### PROBLEM STATEMENT:
Word for word, transcribe every line from the one holding "2001: 296500 -> 300930" through the end of the records, but not the pictures.

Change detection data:
'''
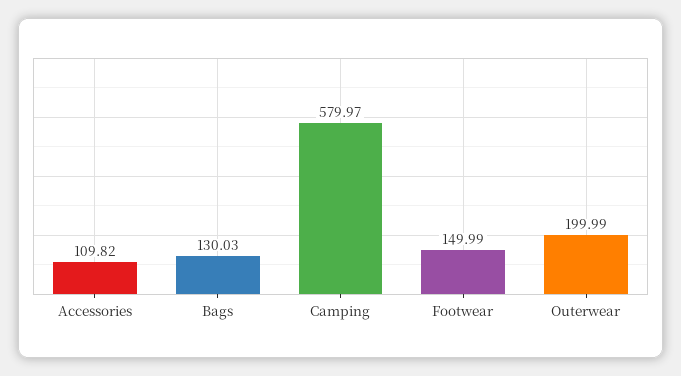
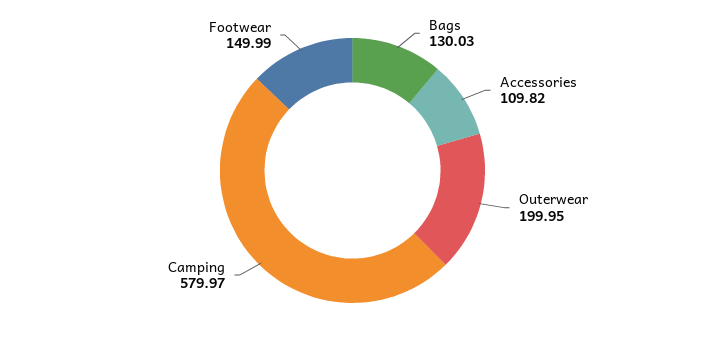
Outerwear: 199.99 -> 199.95

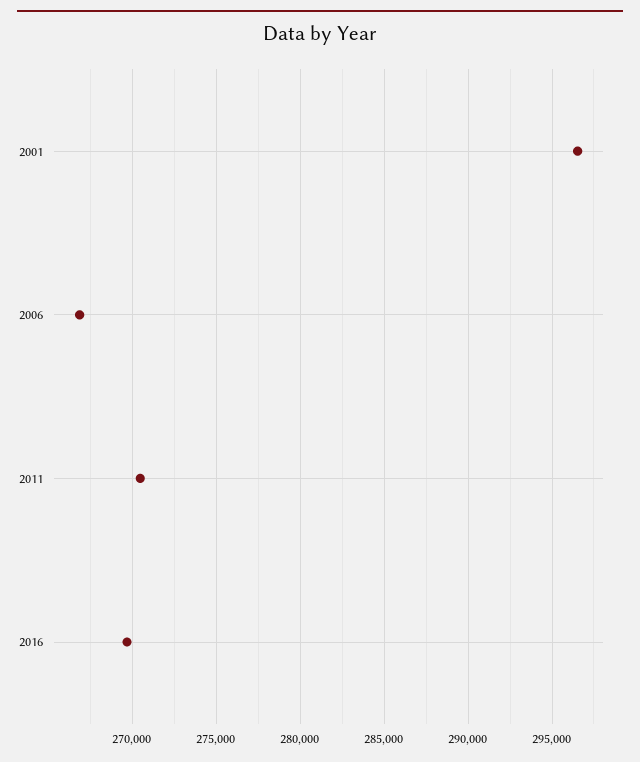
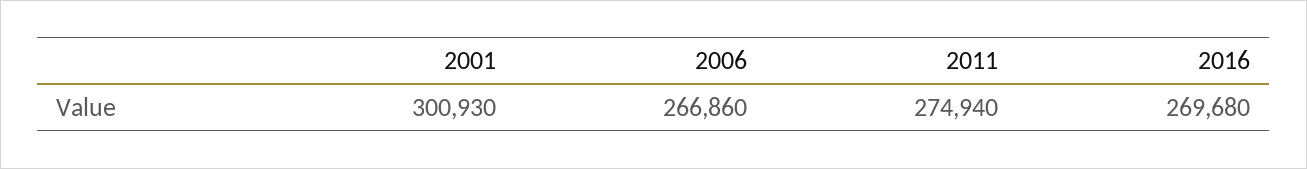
2001: 296500 -> 300930
2011: 270500 -> 274940

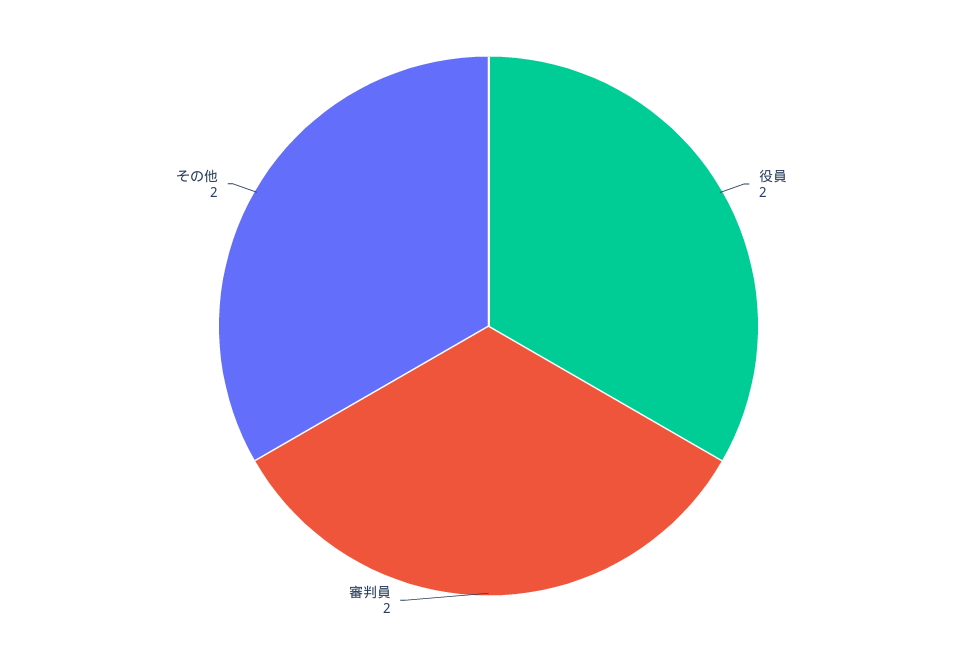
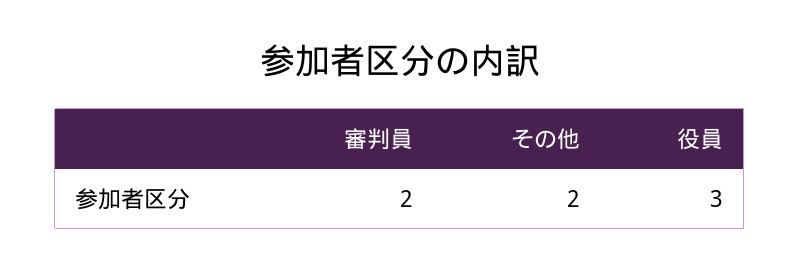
役員: 2 -> 3

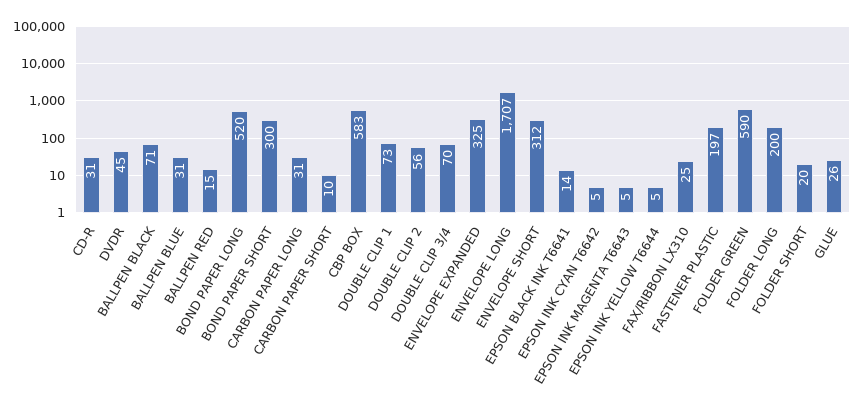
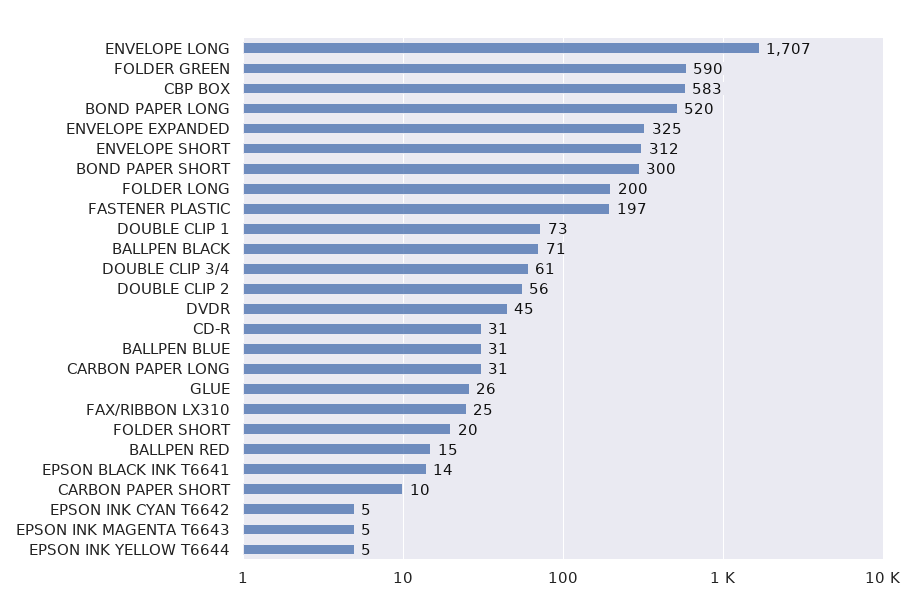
DOUBLE CLIP 3/4: 70 -> 61

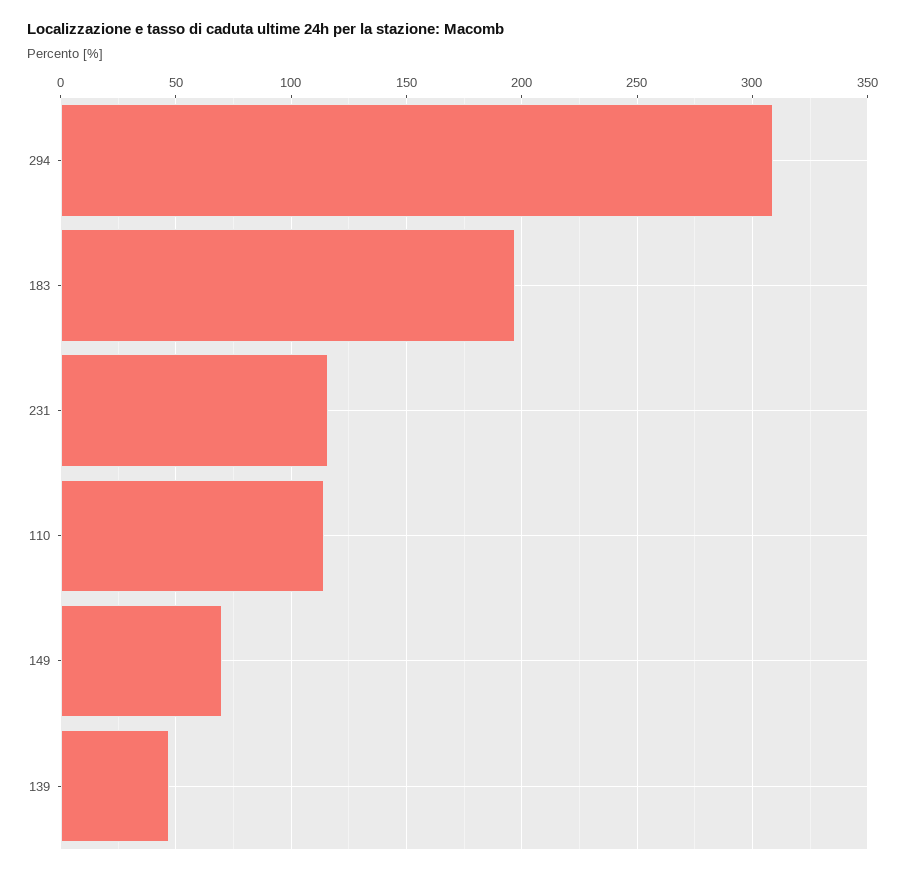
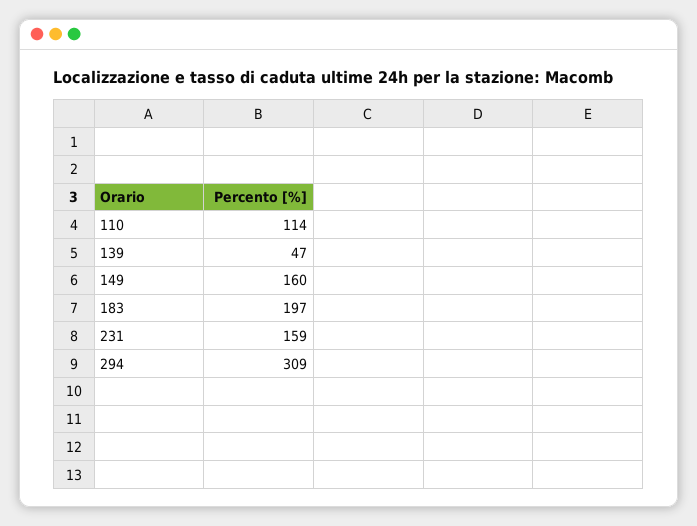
231: 115 -> 159
149: 70 -> 160

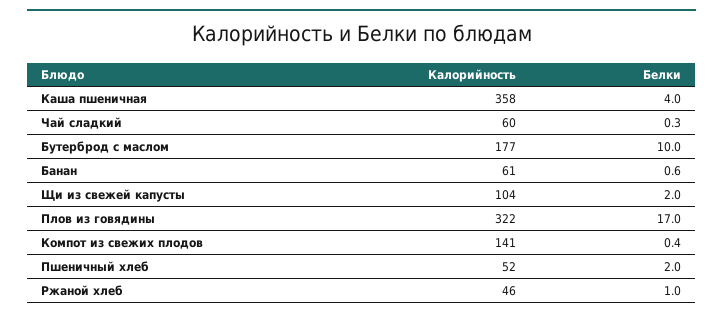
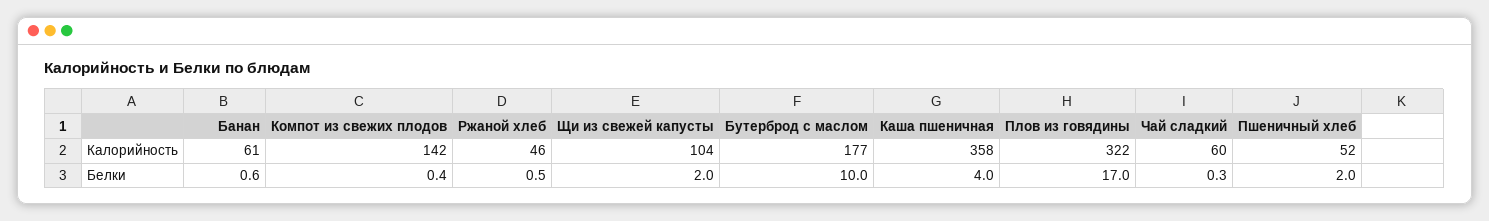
Калорийность, Компот из свежих плодов: 141 -> 142
Белки, Ржаной хлеб: 1 -> 0.5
'''
### REPLY:
2001: 296500 -> 300930
2011: 270500 -> 274940

役員: 2 -> 3

DOUBLE CLIP 3/4: 70 -> 61

231: 115 -> 159
149: 70 -> 160

Калорийность, Компот из свежих плодов: 141 -> 142
Белки, Ржаной хлеб: 1 -> 0.5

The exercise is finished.